Japan Geoscience Union Meeting 2015

Presentation information

International Session (Oral)

Symbol S (Solid Earth Sciences) » S-TT Technology & Techniques

[S-TT13] Recent Advances in Exploration Geophysics (RAEG2015)

Thu. May 28, 2015 4:15 PM - 6:00 PM 102A (1F)

Convener:*Hitoshi Mikada(Kyoto University), Junichi Takekawa(Graduate School of Science, Kyoto University), Junzo Kasahara(University of Shizuoka, Faculty of Earth Scieces), Yoshihisa Iio(Disater Prevention Research Institute, Kyoto University), Yasuo Ogawa(Volcanic Fluid Research Center Tokyo Institute of Technology), Nobukazu Seama(Department of Earth and Planetary Sciences, Graduate School of Science, Kobe University), Tatsuya Sato(Geothermal Energy Research & Development Co., LTD.), Eiichi Asakawa(JGI, Incorporated), Chair:Junichi Takekawa(Graduate School of Science, Kyoto University), Hitoshi Mikada(Kyoto University)

4:30 PM - 4:45 PM

[STT13-22] Influence of pre-existing fracture and viscosity of injected fluid on effective hydraulic fracturing

*Masaya NAGASO1, Hitoshi MIKADA1, Junichi TAKEKAWA1 (1.Graduate School of Engineering, Kyoto University)

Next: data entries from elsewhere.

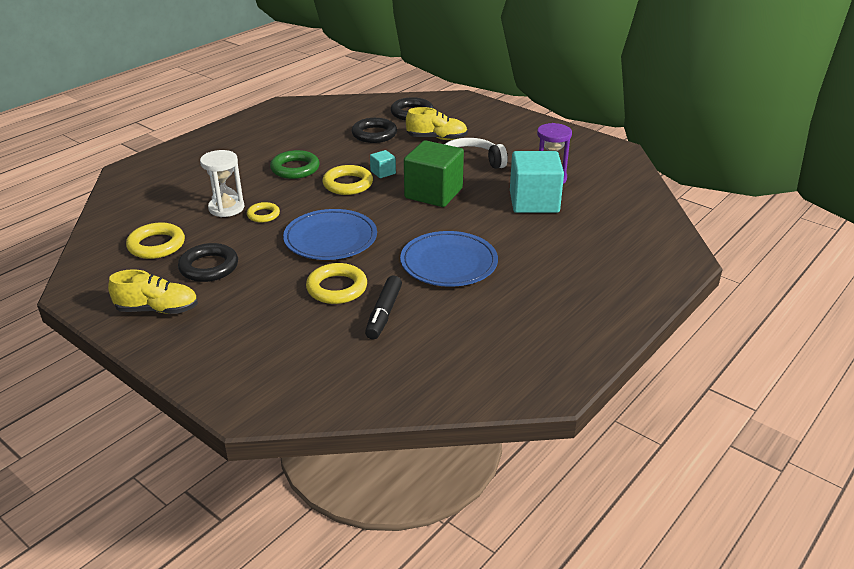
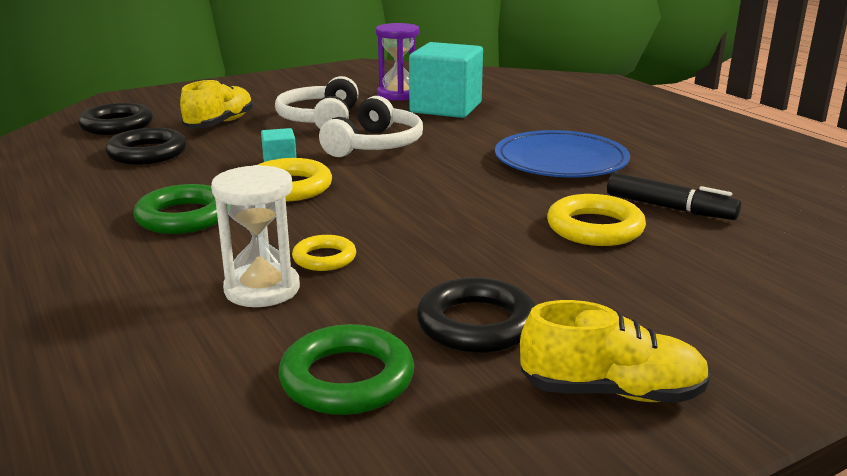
camera: 70 degrees left, 10 degrees down
(156, 245) = (347, 379): yellow ring -> green ring
(157, 309) = (611, 392): yellow shoe -> yellow shoe turned 75 degrees clockwise
(330, 239) = (449, 217): blue plate -> none
(433, 193) = (375, 145): green cube -> white headphones

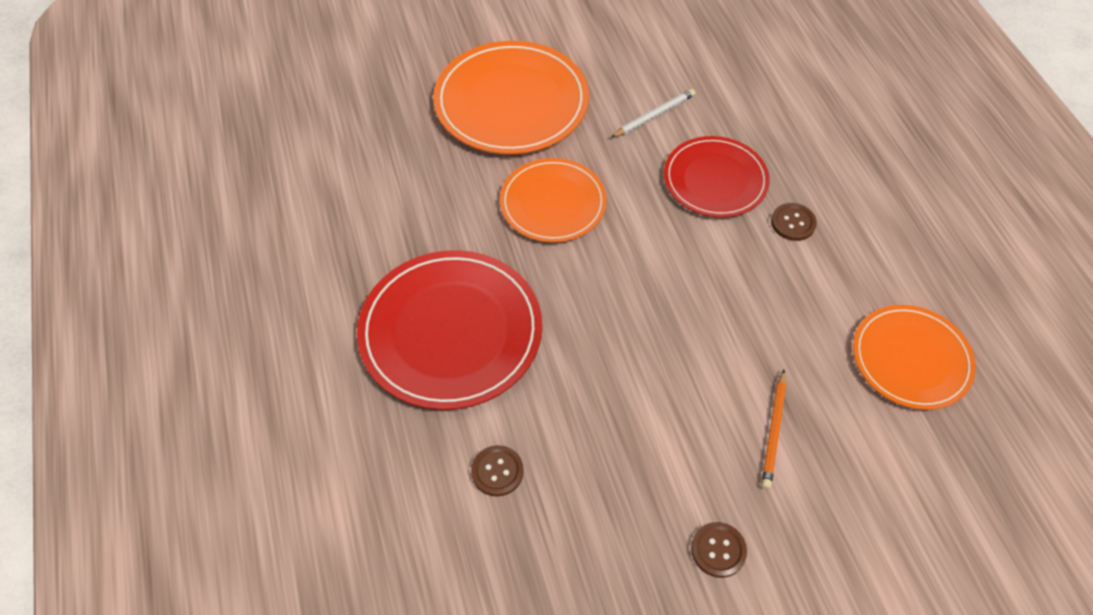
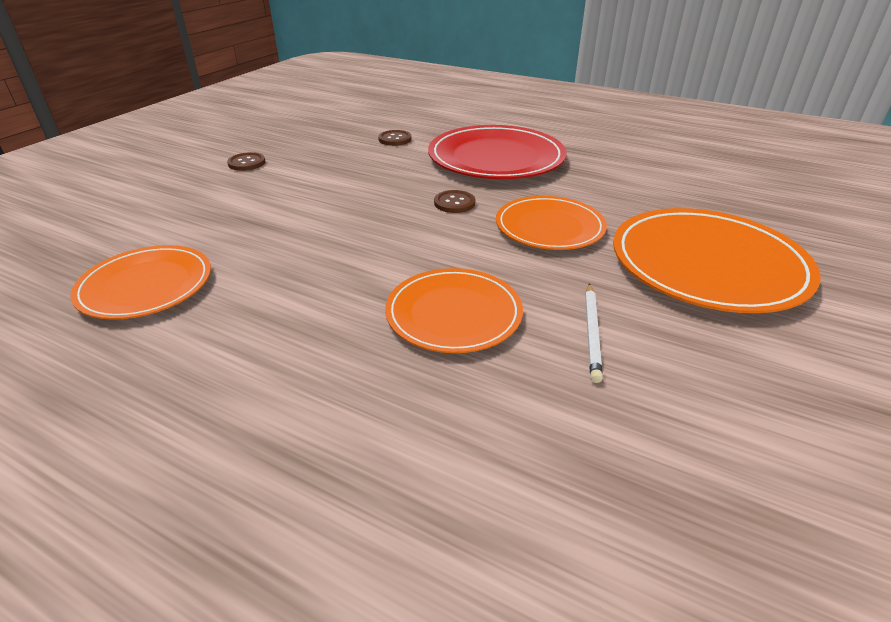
camera: 135 degrees right, 20 degrees down
(715, 180) = (453, 313): red plate -> orange plate
(773, 431) = (247, 207): orange pencil -> none
(793, 223) = (337, 323): brown button -> brown button (454, 203)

Keywords:Hydraulic Fracturing, Discrete Element Method, Viscosity, Pre-existing Fracture

Hydraulic fracturing has been applied for enhanced recovery of hydrocarbon reservoirs and enhanced geothermal systems. In this technique, rock mass is fractured by applying fluid pressure on borehole wall. For the estimation of the propagation of hydraulically induced fractures, the strike of pre-existing fractures and the viscosity of injected fluid should be taken into consideration. Although theoretical solution shows that hydraulically induced fracture propagates in the direction of maximum principle stress in a homogeneous medium, the propagation direction in real field does not always correspond to the expected direction from the regional stress due to pre-existing fractures. The viscosity of injected fluid also influences the behavior of hydraulic fractures. The injection of high viscous fluid could improve the permeability of rock and enhance the effectiveness of the hydraulic fracturing. In order to examine the influence of pre-existing fractures and of injected fluid viscosity on the propagation of hydraulic fractures, we performed a series of numerical simulations for hydraulic fracturing in naturally fractured rock by using a 2D flow-coupled discrete element method. In our simulations, fluid pressure is applied to a borehole wall, and hydraulically induced fracture would intersect with an inclined pre-existing fracture adjacent to the borehole. We perform simulations with three different strike angles of the pre-existing fracture, using two different viscosity of fluid. As a result, hydraulic fracture propagates beyond the pre-existing fracture when high viscous fluid is injected, while it is trapped by the pre-existing fracture in the low viscous fluid injection. This is caused by the strong fluid pressure on the borehole wall and the surface of the pre-existing fracture in the high viscosity case. The results also show that the higher the intersection angle of hydraulic fracture and pre-existing fracture is, the more hydraulic fracture propagation is retarded. We conclude that high viscous fluid could be recommended for effective hydraulic fracturing when the hydraulic fracture has high intersection angle to pre-existing fracture.